RECORD EXTRACTS =
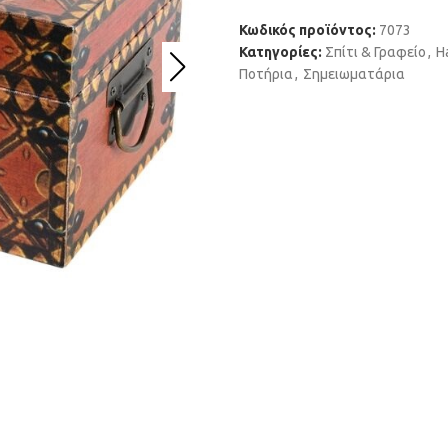
Κωδικός προϊόντος:
7073
Κατηγορίες:
Σπίτι & Γραφείο
,
H
Ποτήρια
,
Σημειωματάρια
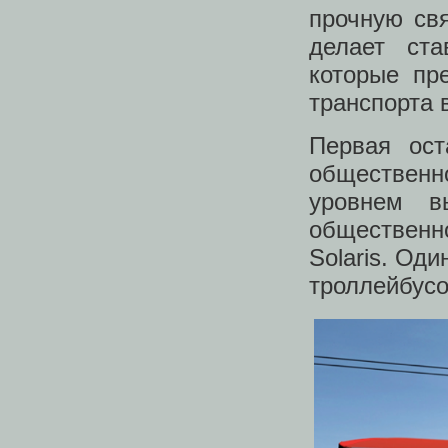
прочную свя
делает ста
которые пр
транспорта 
Первая ост
общественн
уровнем в
общественн
Solaris. Од
троллейбусо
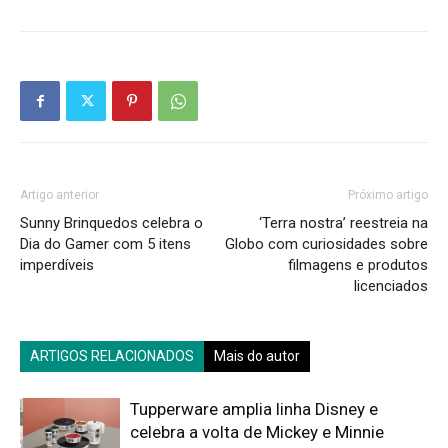
Artigo anterior
Próximo artigo
Sunny Brinquedos celebra o
‘Terra nostra’ reestreia na
Dia do Gamer com 5 itens
Globo com curiosidades sobre
imperdíveis
filmagens e produtos
licenciados
ARTIGOS RELACIONADOS
Mais do autor
Tupperware amplia linha Disney e
celebra a volta de Mickey e Minnie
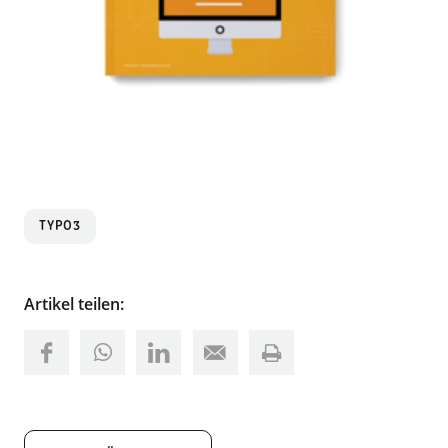
TYPO3
Artikel teilen:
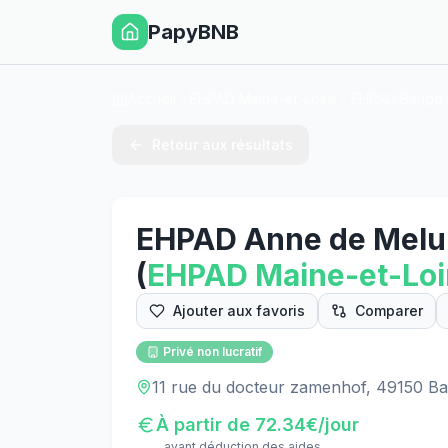
PapyBNB
Accueil
EHPAD Maine-et-Loire
EHPAD Baugé-
Retour aux résultats
EHPAD Anne de Melu
(
EHPAD
Maine-et-Loi
Ajouter aux favoris
Comparer
Privé non lucratif
11 rue du docteur zamenhof, 49150 B
À partir de
72.34
€/jour
avant déduction des aides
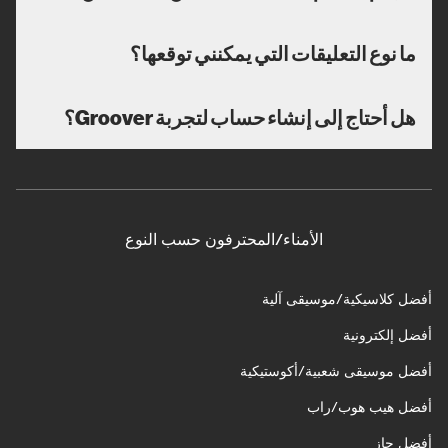
ما نوع التعليقات التي يمكنني توقعها؟
هل أحتاج إلى إنشاء حساب لتجربة Groover؟
الأمناء/المحترفون حسب النوع
أفضل كلاسيكية/موسيقى آلية
أفضل إلكترونية
أفضل موسيقى شعبية/أكوستيكية
أفضل هيب هوب/راب
أفضل جاز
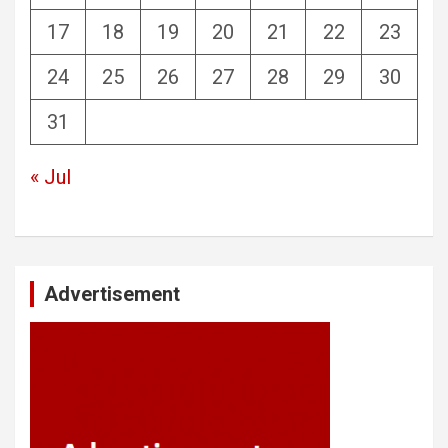
17
18
19
20
21
22
23
24
25
26
27
28
29
30
31
« Jul
Advertisement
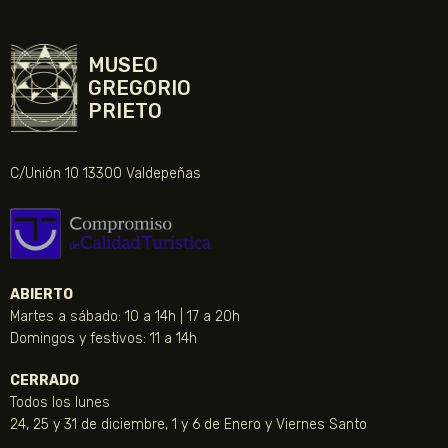
MUSEO
GREGORIO
PRIETO
C/Unión 10 13300 Valdepeñas
ABIERTO
Martes a sábado: 10 a 14h | 17 a 20h
Domingos y festivos: 11 a 14h
CERRADO
Todos los lunes
24, 25 y 31 de diciembre, 1 y 6 de Enero y Viernes Santo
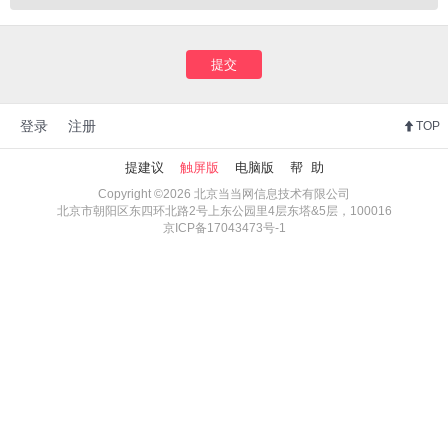
提交
登录
注册
TOP
提建议
触屏版
电脑版
帮 助
Copyright ©2026 北京当当网信息技术有限公司
北京市朝阳区东四环北路2号上东公园里4层东塔&5层，100016
京ICP备17043473号-1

JOB = If a record holds a picture, leave the picture out, but repeat every line exactly.

RESULT OF THE TASK =
Κωδικός προϊόντος:
7073
Κατηγορίες:
Σπίτι & Γραφείο
,
H
Ποτήρια
,
Σημειωματάρια
прочную свя
делает ста
которые пр
транспорта 
Первая ост
общественн
уровнем в
общественн
Solaris. Од
троллейбусо
Artigo anterior
Próximo artigo
Sunny Brinquedos celebra o
‘Terra nostra’ reestreia na
Dia do Gamer com 5 itens
Globo com curiosidades sobre
imperdíveis
filmagens e produtos
licenciados
ARTIGOS RELACIONADOS
Mais do autor
Tupperware amplia linha Disney e
celebra a volta de Mickey e Minnie
TYPO3
Artikel teilen:
PapyBNB
Accueil
EHPAD Maine-et-Loire
EHPAD Baugé-
Retour aux résultats
EHPAD Anne de Melu
(
EHPAD
Maine-et-Loi
Ajouter aux favoris
Comparer
Privé non lucratif
11 rue du docteur zamenhof, 49150 B
À partir de
72.34
€/jour
avant déduction des aides
ما نوع التعليقات التي يمكنني توقعها؟
هل أحتاج إلى إنشاء حساب لتجربة Groover؟
الأمناء/المحترفون حسب النوع
أفضل كلاسيكية/موسيقى آلية
أفضل إلكترونية
أفضل موسيقى شعبية/أكوستيكية
أفضل هيب هوب/راب
أفضل جاز
17
18
19
20
21
22
23
24
25
26
27
28
29
30
31
« Jul
Advertisement
MUSEO
GREGORIO
PRIETO
C/Unión 10 13300 Valdepeñas
ABIERTO
Martes a sábado: 10 a 14h | 17 a 20h
Domingos y festivos: 11 a 14h
CERRADO
Todos los lunes
24, 25 y 31 de diciembre, 1 y 6 de Enero y Viernes Santo
提交
登录
注册
TOP
提建议
触屏版
电脑版
帮 助
Copyright ©2026 北京当当网信息技术有限公司
北京市朝阳区东四环北路2号上东公园里4层东塔&5层，100016
京ICP备17043473号-1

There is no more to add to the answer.